In my house it was the opposite, I had to hide them or pretend they came from school in order not to draw attention to them, because Father said with pride that he couldn’t just sit there doing nothing and that’s why he didn’t read novels or watch movies, why he only read biographies and newspapers and watched the TV news, that way he could spend time sitting in his chair, sometimes with a notebook in which he wrote things down that he later used in his speeches at the dinner table. Father despised the world of culture. He hated it because he felt excluded from it.
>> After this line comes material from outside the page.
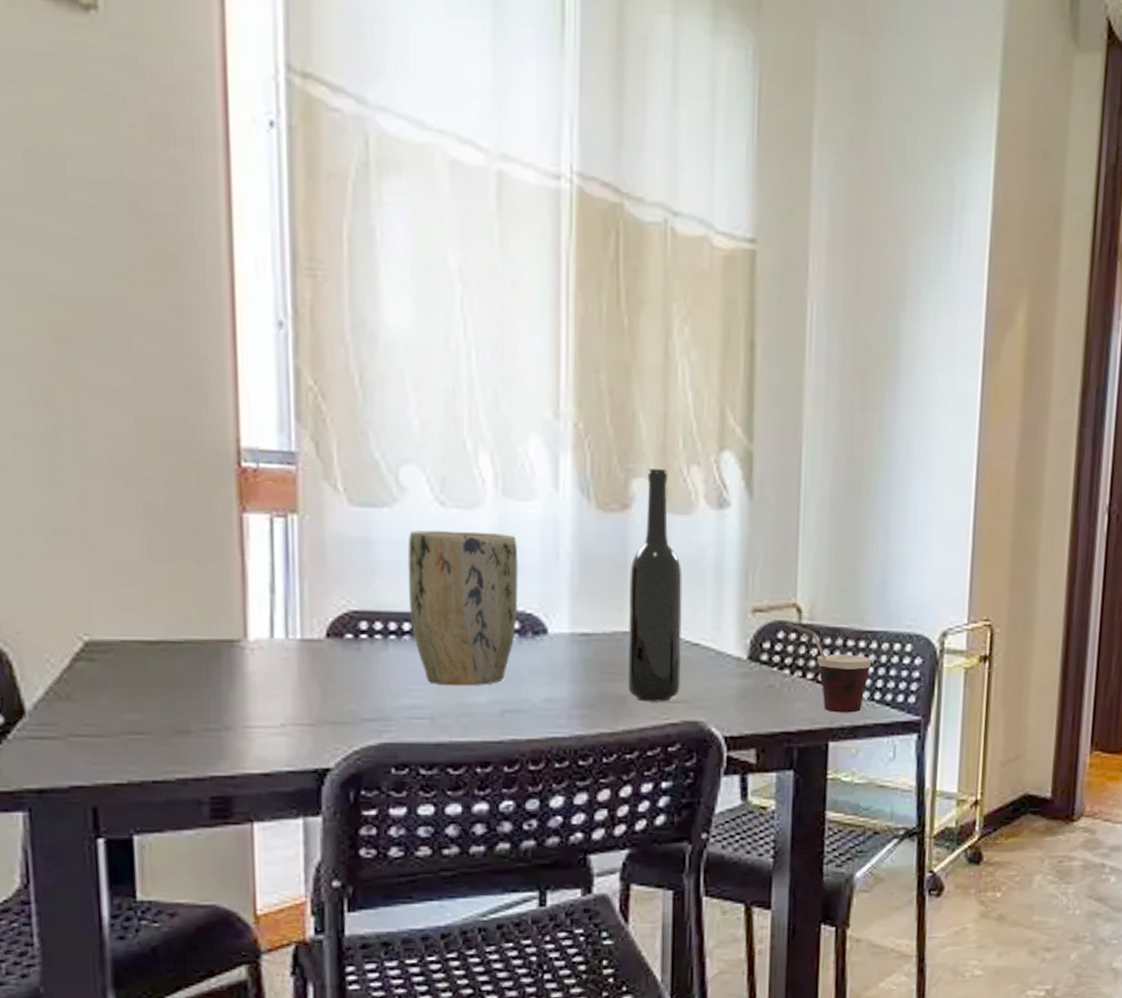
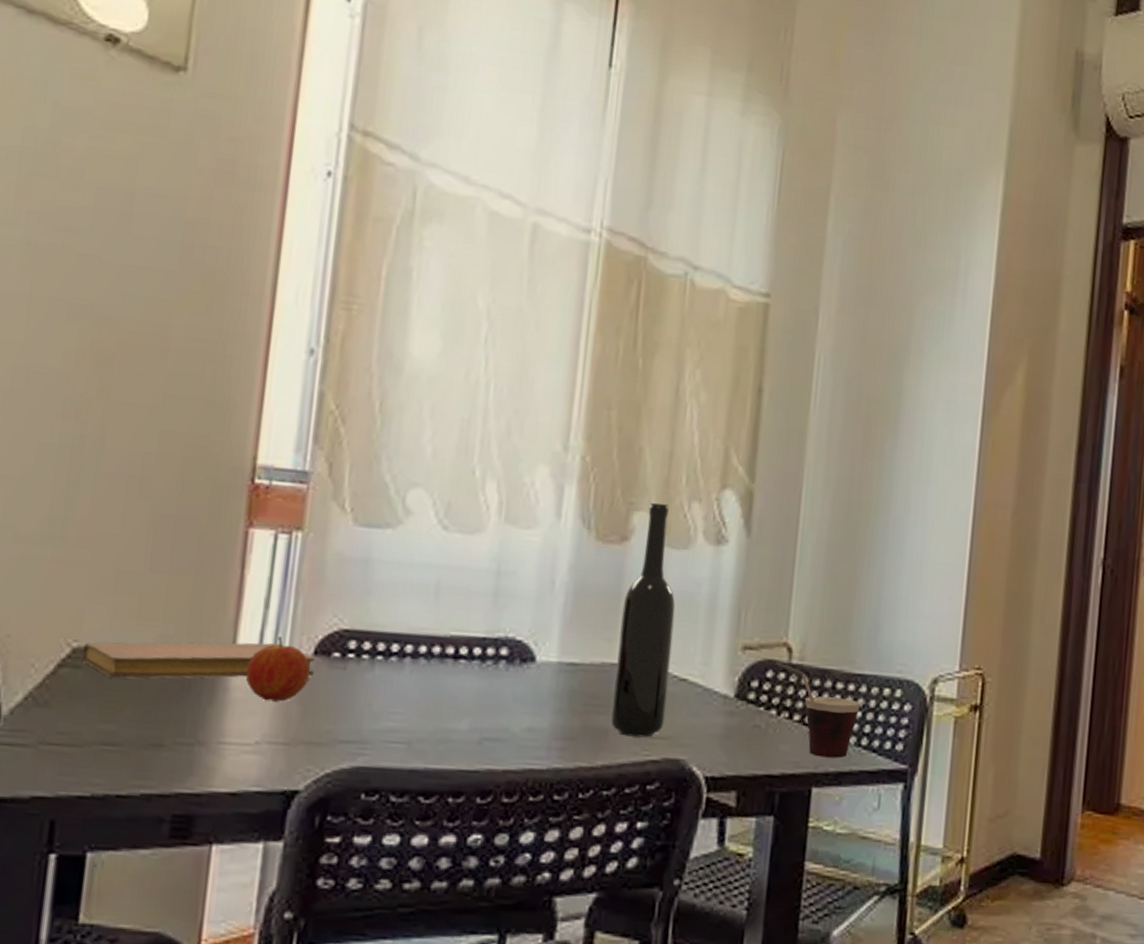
notebook: none [95,627,329,670] -> present [82,641,315,679]
fruit: none [261,621,326,685] -> present [245,637,311,702]
plant pot: present [407,530,518,686] -> none [400,552,515,712]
When Uribe won the elections, Father was so pleased that he went to the neighborhood store for a bottle of Molino Rojo champagne and that night, that Sunday night, he uncorked it at the table, and served all of us, including me, and raised his glass saying, this country has been saved, dammit, it’s been saved, long live life, there’s a future, now those terrorists are going to see. I gulped down that horrible drink and didn’t say a word. Juana did the same, not caring very much, but Father and Mother gave each other a big hug and when they separated I saw that they had tears in their eyes. The country has been saved, Bertha, he kept saying, emotionally, and Mother repeated, it’s been saved, Alberto, and they hugged each other again, and so on until the bottle was finished. Then they went out on the street to watch the parade of cars going along Seventh, celebrating with music and honking horns, the buses making a great din, that cloud of joy rising into the air and coming to rest on the hills.